Over the centuries (since 1758 or the 10th edition of Linnaeus’ Systema Naturae), the basic structure of descriptions have not changed substantially. In its most basic lay out, they include a title (title and author) and a list of treatments. They include a nomenclatorial section containing minimally a name of the taxon, a brief description and mentioning of its distribution.

Each element in the descriptive part of a systematic publication can thus be related to a particular taxon, in particular position in a particular publication.

“Red head” of taxon X on page Y in publication Z is enough to locate it in the entire body of our legacy data. To make this machine readable, this entire relationship can be standardized, using ontologies (or controlled vocabulary), DOIs and LSIDs identifying each elements. Rod Page shows how to retrieve it. The page number is given by original designation of the position within the hard copy, which is no longer available from electronic publications. The taxon LSID can be automaticall retrieved from the Hymenoptera Name Server.

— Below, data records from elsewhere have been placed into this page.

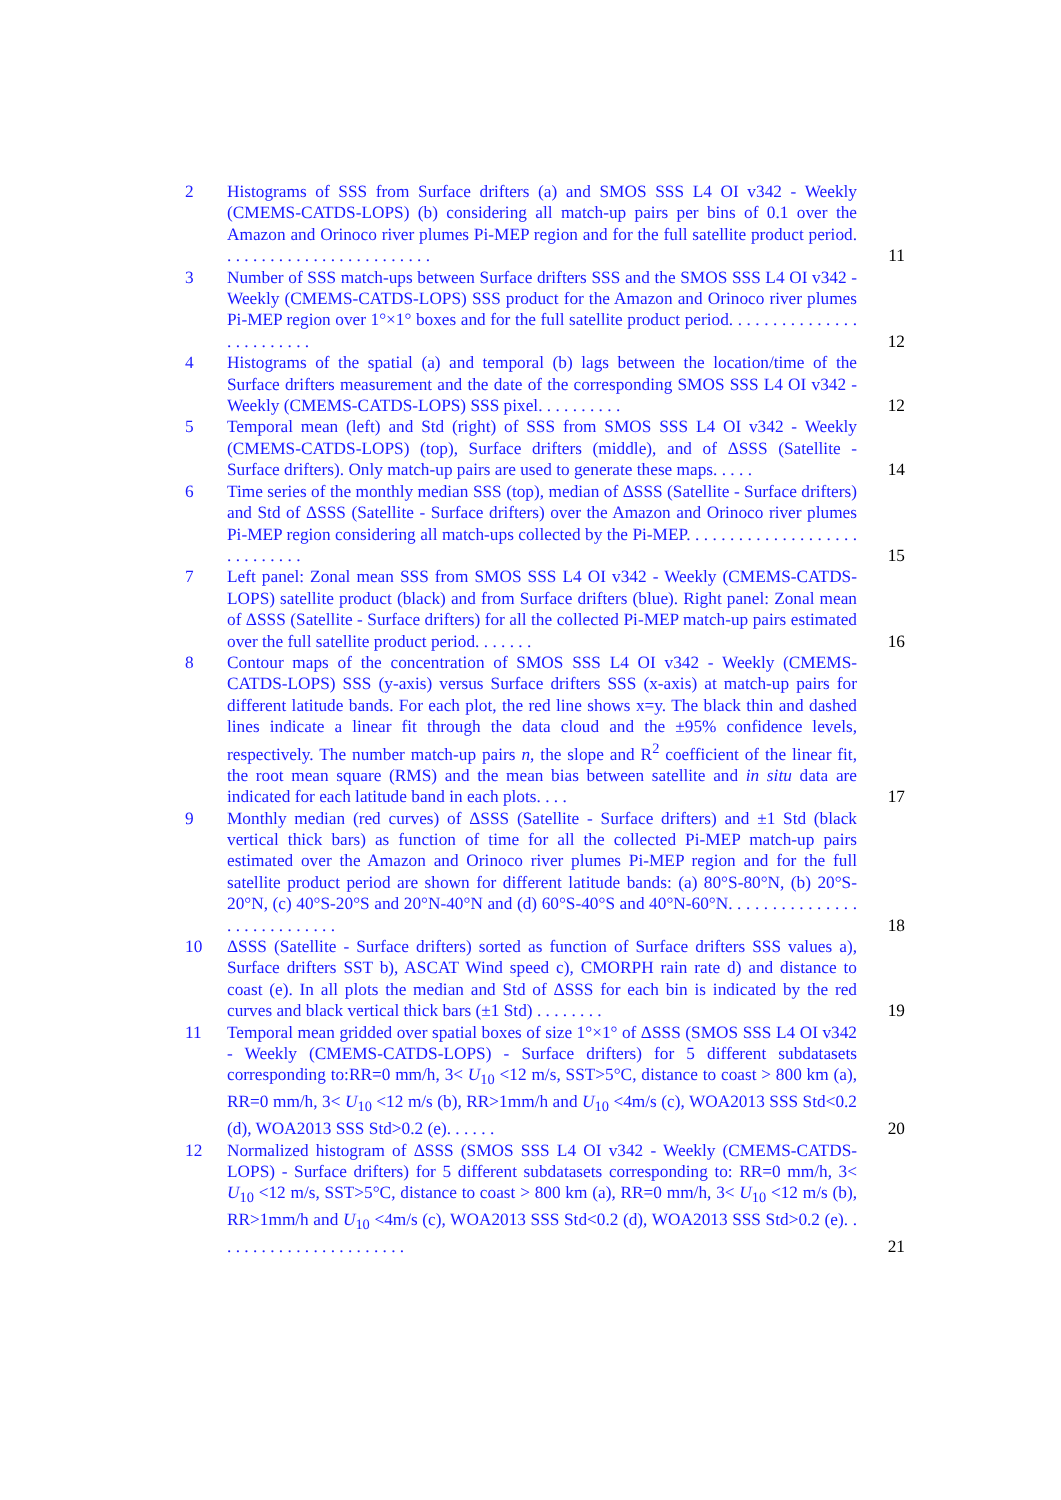2 Histograms of SSS from Surface drifters (a) and SMOS SSS L4 OI v342 - Weekly (CMEMS-CATDS-LOPS) (b) considering all match-up pairs per bins of 0.1 over the Amazon and Orinoco river plumes Pi-MEP region and for the full satellite product period. . . . . . . . . . . . . . . . . . . . . . . . .
11
3 Number of SSS match-ups between Surface drifters SSS and the SMOS SSS L4 OI v342 - Weekly (CMEMS-CATDS-LOPS) SSS product for the Amazon and Orinoco river plumes Pi-MEP region over 1°×1° boxes and for the full satellite product period. . . . . . . . . . . . . . . . . . . . . . . . .
12
4 Histograms of the spatial (a) and temporal (b) lags between the location/time of the Surface drifters measurement and the date of the corresponding SMOS SSS L4 OI v342 - Weekly (CMEMS-CATDS-LOPS) SSS pixel. . . . . . . . . .
12
5 Temporal mean (left) and Std (right) of SSS from SMOS SSS L4 OI v342 - Weekly (CMEMS-CATDS-LOPS) (top), Surface drifters (middle), and of ΔSSS (Satellite - Surface drifters). Only match-up pairs are used to generate these maps. . . . .
14
6 Time series of the monthly median SSS (top), median of ΔSSS (Satellite - Surface drifters) and Std of ΔSSS (Satellite - Surface drifters) over the Amazon and Orinoco river plumes Pi-MEP region considering all match-ups collected by the Pi-MEP. . . . . . . . . . . . . . . . . . . . . . . . . . . . .
15
7 Left panel: Zonal mean SSS from SMOS SSS L4 OI v342 - Weekly (CMEMS-CATDS-LOPS) satellite product (black) and from Surface drifters (blue). Right panel: Zonal mean of ΔSSS (Satellite - Surface drifters) for all the collected Pi-MEP match-up pairs estimated over the full satellite product period. . . . . . .
16
8 Contour maps of the concentration of SMOS SSS L4 OI v342 - Weekly (CMEMS-CATDS-LOPS) SSS (y-axis) versus Surface drifters SSS (x-axis) at match-up pairs for different latitude bands. For each plot, the red line shows x=y. The black thin and dashed lines indicate a linear fit through the data cloud and the ±95% confidence levels, respectively. The number match-up pairs n, the slope and R<sup>2</sup> coefficient of the linear fit, the root mean square (RMS) and the mean bias between satellite and in situ data are indicated for each latitude band in each plots. . . .
17
9 Monthly median (red curves) of ΔSSS (Satellite - Surface drifters) and ±1 Std (black vertical thick bars) as function of time for all the collected Pi-MEP match-up pairs estimated over the Amazon and Orinoco river plumes Pi-MEP region and for the full satellite product period are shown for different latitude bands: (a) 80°S-80°N, (b) 20°S-20°N, (c) 40°S-20°S and 20°N-40°N and (d) 60°S-40°S and 40°N-60°N. . . . . . . . . . . . . . . . . . . . . . . . . . . .
18
10 ΔSSS (Satellite - Surface drifters) sorted as function of Surface drifters SSS values a), Surface drifters SST b), ASCAT Wind speed c), CMORPH rain rate d) and distance to coast (e). In all plots the median and Std of ΔSSS for each bin is indicated by the red curves and black vertical thick bars (±1 Std) . . . . . . . .
19
11 Temporal mean gridded over spatial boxes of size 1°×1° of ΔSSS (SMOS SSS L4 OI v342 - Weekly (CMEMS-CATDS-LOPS) - Surface drifters) for 5 different subdatasets corresponding to:RR=0 mm/h, 3< U<sub>10</sub> <12 m/s, SST>5°C, distance to coast > 800 km (a), RR=0 mm/h, 3< U<sub>10</sub> <12 m/s (b), RR>1mm/h and U<sub>10</sub> <4m/s (c), WOA2013 SSS Std<0.2 (d), WOA2013 SSS Std>0.2 (e). . . . . .
20
12 Normalized histogram of ΔSSS (SMOS SSS L4 OI v342 - Weekly (CMEMS-CATDS-LOPS) - Surface drifters) for 5 different subdatasets corresponding to: RR=0 mm/h, 3< U<sub>10</sub> <12 m/s, SST>5°C, distance to coast > 800 km (a), RR=0 mm/h, 3< U<sub>10</sub> <12 m/s (b), RR>1mm/h and U<sub>10</sub> <4m/s (c), WOA2013 SSS Std<0.2 (d), WOA2013 SSS Std>0.2 (e). . . . . . . . . . . . . . . . . . . . . . .
21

A controled vocabulary or ontology is being developed by a group within the International Society of Hymenopterists, including antbase and HNS participation.

This nested structure makes systematics publication a prime candidate for automated data extraction, which we currently try to develop using, among other taxa, ant literature as pilot group (see TWiki on ants). TaxonX is the XML schema we developed and are now applying to an increasing body of publications to see its strength and value.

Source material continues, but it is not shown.